Unraveling NEK4 as a Potential Drug Target in Schizophrenia and Bipolar I Disorder: A Proteomic and Genomic Approach.

BACKGROUND AND HYPOTHESIS

Investigating the shared brain protein and genetic components of schizophrenia (SCZ) and bipolar I disorder (BD-I) presents a unique opportunity to understand the underlying pathophysiological processes and pinpoint potential drug targets.

STUDY DESIGN

To identify overlapping susceptibility brain proteins in SCZ and BD-I, we carried out proteome-wide association studies (PWAS) and Mendelian Randomization (MR) by integrating human brain protein quantitative trait loci with large-scale genome-wide association studies for both disorders. We utilized transcriptome-wide association studies (TWAS) to determine the consistency of mRNA-protein dysregulation in both disorders.
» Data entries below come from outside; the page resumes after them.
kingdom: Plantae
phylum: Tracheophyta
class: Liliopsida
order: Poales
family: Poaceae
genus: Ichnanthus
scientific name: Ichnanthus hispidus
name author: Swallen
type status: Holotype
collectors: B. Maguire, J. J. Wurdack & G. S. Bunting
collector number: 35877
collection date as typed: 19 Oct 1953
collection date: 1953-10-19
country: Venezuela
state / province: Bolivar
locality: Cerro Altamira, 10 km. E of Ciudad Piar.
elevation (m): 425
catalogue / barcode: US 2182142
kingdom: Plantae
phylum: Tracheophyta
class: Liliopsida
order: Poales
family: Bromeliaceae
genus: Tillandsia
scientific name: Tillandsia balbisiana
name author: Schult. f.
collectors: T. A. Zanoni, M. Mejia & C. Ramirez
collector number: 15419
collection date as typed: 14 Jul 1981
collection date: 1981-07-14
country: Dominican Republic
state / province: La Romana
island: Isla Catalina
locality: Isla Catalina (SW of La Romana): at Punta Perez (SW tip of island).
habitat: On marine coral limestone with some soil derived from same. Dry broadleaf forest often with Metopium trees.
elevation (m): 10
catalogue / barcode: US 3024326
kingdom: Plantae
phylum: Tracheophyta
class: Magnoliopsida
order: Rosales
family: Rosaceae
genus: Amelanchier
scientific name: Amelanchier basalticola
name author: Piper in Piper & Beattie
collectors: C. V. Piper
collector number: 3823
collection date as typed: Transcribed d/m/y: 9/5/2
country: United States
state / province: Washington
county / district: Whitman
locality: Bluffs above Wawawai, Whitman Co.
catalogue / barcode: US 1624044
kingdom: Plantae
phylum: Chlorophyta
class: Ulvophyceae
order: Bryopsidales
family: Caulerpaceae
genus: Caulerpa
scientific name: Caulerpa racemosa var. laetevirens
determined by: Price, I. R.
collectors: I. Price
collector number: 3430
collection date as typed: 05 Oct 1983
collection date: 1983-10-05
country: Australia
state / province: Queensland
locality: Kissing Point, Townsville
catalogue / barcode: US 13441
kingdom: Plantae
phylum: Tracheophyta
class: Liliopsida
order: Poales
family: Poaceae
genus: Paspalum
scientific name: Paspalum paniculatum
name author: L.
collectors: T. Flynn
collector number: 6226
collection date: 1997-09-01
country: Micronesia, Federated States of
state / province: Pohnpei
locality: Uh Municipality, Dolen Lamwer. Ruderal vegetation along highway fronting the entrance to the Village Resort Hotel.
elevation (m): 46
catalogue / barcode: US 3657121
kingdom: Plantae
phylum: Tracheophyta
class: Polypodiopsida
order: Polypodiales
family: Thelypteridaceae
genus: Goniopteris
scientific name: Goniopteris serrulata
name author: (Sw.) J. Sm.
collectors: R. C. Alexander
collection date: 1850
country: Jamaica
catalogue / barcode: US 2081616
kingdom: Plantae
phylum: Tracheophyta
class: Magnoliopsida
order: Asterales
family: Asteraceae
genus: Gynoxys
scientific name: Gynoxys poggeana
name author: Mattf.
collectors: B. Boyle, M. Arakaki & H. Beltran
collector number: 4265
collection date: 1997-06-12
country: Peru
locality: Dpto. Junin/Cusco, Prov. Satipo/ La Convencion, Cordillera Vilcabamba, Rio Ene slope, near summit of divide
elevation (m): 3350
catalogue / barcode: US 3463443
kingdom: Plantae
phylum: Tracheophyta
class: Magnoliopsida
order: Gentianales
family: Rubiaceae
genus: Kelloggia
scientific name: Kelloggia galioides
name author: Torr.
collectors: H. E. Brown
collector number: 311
We applied pleiotropy-informed conditional false discovery rate (pleioFDR) analysis to identify common risk genetic loci for SCZ and BD-I. Additionally, we performed a cell-type-specific analysis in the human brain to detect risk genes notably enriched in distinct brain cell types. The impact of risk gene overexpression on dendritic arborization and axon length in neurons was also examined.

STUDY RESULTS

Our PWAS identified 42 proteins associated with SCZ and 14 with BD-I, among which NEK4, HARS2, SUGP1, and DUS2 were common to both conditions. TWAS and MR analysis verified the significant risk gene NEK4 for both SCZ and BD-I. PleioFDR analysis further supported genetic risk loci associated with NEK4 for both conditions. The cell-type specificity analysis revealed that NEK4 is expressed on the surface of glutamatergic neurons, and its overexpression enhances dendritic arborization and axon length in cultured primary neurons.

CONCLUSIONS

These findings underscore a shared genetic origin for SCZ and BD-I, offering novel insights for potential therapeutic target identification.